> [INSTRUCTION 1]
Answer the following from the excerpt on growth priorities.
(a) Which beverage's growth is to be accelerated across the territories?
(b) What is the name of the omnichannel commercial platform?
(c) Into what kind of organization will the structure be redesigned?

> [EXCERPT PROVIDED]
++++++
As initial insights of this process, I can point to the following set of priorities to chart our next growth chapter. First, grow our core business. We see more runway to grow the core via focus on capturing the fair share of Coca-Cola trademark in all markets and channels; accelerating the growth of Coca-Cola Zero Sugar across our territories; developing growth opportunities in low per capita markets; and achieving the full potential of profitable noncarbonated beverage categories.

Second, become our customers' preferred omnichannel commercial platform with Juntos+. We will work to grow our total and digital client base across our markets. We will work to continue to enhance our value proposition, leveraging a curated portfolio of our customers and consumers' favorite brands together with the Coca-Cola Company and our multi-category partners. This will enable us to continue generating network effects, further strengthening our platform.

Third, we will adjust our culture and reorganize the way we work. We will place our customer needs at the center of every decision. We will promote a growth mindset, building a multiplier leadership style, empowering leaders to develop our people and foster a workplace that provides psychological safety within our teams. We will redesign Coca-Cola FEMSA structure into a more insights-driven, agile and effective organization.

Fourth, continuing to build a purpose-led organization, making sure we are in the right path to achieve our environmental, social and governance targets. We aim not only to reinforce our industry-leading environmental initiatives, but also bolster our social and governance agenda, including community development programs and diversity and inclusion initiatives.
++++++
> [GIVEN DATA]
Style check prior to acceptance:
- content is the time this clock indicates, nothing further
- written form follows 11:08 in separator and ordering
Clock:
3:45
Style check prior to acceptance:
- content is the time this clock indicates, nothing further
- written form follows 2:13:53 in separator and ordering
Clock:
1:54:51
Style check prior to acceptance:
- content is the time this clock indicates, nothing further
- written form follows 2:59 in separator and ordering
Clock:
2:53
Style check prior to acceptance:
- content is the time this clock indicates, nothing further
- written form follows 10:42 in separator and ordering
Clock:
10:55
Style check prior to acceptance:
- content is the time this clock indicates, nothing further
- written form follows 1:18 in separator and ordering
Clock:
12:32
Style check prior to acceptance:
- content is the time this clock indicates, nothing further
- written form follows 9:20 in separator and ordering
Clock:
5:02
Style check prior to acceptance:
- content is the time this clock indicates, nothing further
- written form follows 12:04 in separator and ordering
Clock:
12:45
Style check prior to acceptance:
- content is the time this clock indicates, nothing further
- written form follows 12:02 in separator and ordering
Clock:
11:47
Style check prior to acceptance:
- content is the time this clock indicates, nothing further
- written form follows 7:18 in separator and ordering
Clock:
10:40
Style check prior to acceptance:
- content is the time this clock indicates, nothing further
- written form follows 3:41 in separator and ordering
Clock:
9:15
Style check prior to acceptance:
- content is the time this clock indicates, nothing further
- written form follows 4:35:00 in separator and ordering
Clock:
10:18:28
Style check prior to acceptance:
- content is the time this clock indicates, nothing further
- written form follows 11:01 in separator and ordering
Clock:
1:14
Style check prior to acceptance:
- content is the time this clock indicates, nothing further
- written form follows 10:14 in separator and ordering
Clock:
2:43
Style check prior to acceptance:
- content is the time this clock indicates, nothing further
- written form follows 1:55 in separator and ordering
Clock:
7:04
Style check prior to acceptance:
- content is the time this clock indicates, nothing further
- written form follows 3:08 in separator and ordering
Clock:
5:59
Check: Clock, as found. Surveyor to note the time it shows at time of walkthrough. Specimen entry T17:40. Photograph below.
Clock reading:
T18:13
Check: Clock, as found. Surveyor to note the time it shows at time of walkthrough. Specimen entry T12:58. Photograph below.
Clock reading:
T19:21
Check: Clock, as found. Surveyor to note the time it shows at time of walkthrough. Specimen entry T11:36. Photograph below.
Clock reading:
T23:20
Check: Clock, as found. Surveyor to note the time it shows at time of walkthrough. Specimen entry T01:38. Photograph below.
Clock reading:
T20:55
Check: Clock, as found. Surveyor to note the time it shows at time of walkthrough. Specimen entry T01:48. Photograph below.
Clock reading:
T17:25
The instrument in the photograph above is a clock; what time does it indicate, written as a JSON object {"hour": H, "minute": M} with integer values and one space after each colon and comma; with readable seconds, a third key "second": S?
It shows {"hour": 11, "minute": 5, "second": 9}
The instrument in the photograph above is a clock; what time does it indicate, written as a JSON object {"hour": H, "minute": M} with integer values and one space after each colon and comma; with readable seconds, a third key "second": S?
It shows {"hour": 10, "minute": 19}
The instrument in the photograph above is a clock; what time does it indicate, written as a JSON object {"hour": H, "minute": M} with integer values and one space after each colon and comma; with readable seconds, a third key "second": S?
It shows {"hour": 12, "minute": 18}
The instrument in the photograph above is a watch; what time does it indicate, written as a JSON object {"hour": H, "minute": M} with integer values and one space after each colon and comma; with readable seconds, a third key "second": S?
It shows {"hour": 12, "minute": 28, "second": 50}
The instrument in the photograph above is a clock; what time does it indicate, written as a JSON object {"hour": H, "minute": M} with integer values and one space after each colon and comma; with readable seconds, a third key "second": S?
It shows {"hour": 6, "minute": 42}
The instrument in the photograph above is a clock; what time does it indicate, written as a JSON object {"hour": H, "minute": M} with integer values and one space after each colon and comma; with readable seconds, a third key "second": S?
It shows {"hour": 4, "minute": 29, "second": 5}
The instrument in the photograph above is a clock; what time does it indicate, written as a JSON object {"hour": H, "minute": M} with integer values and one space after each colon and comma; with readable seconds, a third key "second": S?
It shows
++++++
> [INSTRUCTION 2]
Count the lines of the records that contain the string "Specimen", treating case as significant. Reply with the number only.

> [CORRECT RESULT 1]
(a) Coca-Cola Zero Sugar
(b) Juntos+
(c) A more insights-driven, agile and effective organization

> [CORRECT RESULT 2]
5